Colonoscopy can save lives, but experts agree that testing rates remain too low. Now, researchers say a special scoring system might point to those people at highest risk for colon cancer, who may need the test the most.
The system might also make colon cancer screening more efficient and boost the number of people who get checked for the disease, said a team led by Dr. Thomas Imperiale of Indiana University Medical Center, in Indianapolis.
One expert said more efforts are needed to get people to undergo colonoscopy, which is currently recommended once every 10 years beginning at age 50.
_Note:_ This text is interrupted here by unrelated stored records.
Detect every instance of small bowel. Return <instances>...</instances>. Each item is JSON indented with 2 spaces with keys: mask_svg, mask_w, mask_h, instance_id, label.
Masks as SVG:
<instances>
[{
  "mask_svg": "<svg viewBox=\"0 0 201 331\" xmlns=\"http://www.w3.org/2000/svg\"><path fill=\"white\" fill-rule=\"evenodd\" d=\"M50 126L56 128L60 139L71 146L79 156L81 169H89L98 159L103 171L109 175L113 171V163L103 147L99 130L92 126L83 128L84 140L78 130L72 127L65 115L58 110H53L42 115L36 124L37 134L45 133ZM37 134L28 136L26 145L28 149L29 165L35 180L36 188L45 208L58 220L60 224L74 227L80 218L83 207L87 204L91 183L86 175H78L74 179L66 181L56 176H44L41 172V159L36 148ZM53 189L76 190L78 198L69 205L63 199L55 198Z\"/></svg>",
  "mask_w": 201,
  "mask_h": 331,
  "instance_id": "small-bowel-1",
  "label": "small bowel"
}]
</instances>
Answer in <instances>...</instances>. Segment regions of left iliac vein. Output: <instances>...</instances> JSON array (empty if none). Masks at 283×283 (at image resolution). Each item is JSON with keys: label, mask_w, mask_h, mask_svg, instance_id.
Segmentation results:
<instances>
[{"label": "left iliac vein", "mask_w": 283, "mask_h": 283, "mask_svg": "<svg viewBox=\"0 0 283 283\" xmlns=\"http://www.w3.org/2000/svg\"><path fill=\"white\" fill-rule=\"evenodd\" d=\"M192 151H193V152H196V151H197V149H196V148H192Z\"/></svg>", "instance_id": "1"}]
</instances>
“Five percent of the U.S. population will be diagnosed with colon cancer within their lifetimes,” said Dr. Arun Swaminath, director of the inflammatory bowel disease program at Lenox Hill Hospital in New York City. He was not involved in the new research.
Swaminath noted that one study published in 2012 found that “colonoscopy reduced the risk of death from colon cancer by 53 percent, by removing polyps. No other procedure is available to remove polyps from anywhere in the colon.”
And while some areas of the United States have rates of compliance with colonoscopy guidelines of 75 percent or more, “many areas have poor colon cancer screening rates,” he added.
Imperiale’s team noted that not all people deemed to be at “average risk” for colon cancer face the same risk of the disease, and so some might benefit more from invasive colonoscopy than others.
In the new study, the Indiana researchers looked at more than 4,400 Americans who were scheduled to undergo their first screening colonoscopy. They calculated a clinical “score” for each of these patients, based on their health information, and the five most common risk factors for colon cancer: age, sex, waist size, smoking and family history.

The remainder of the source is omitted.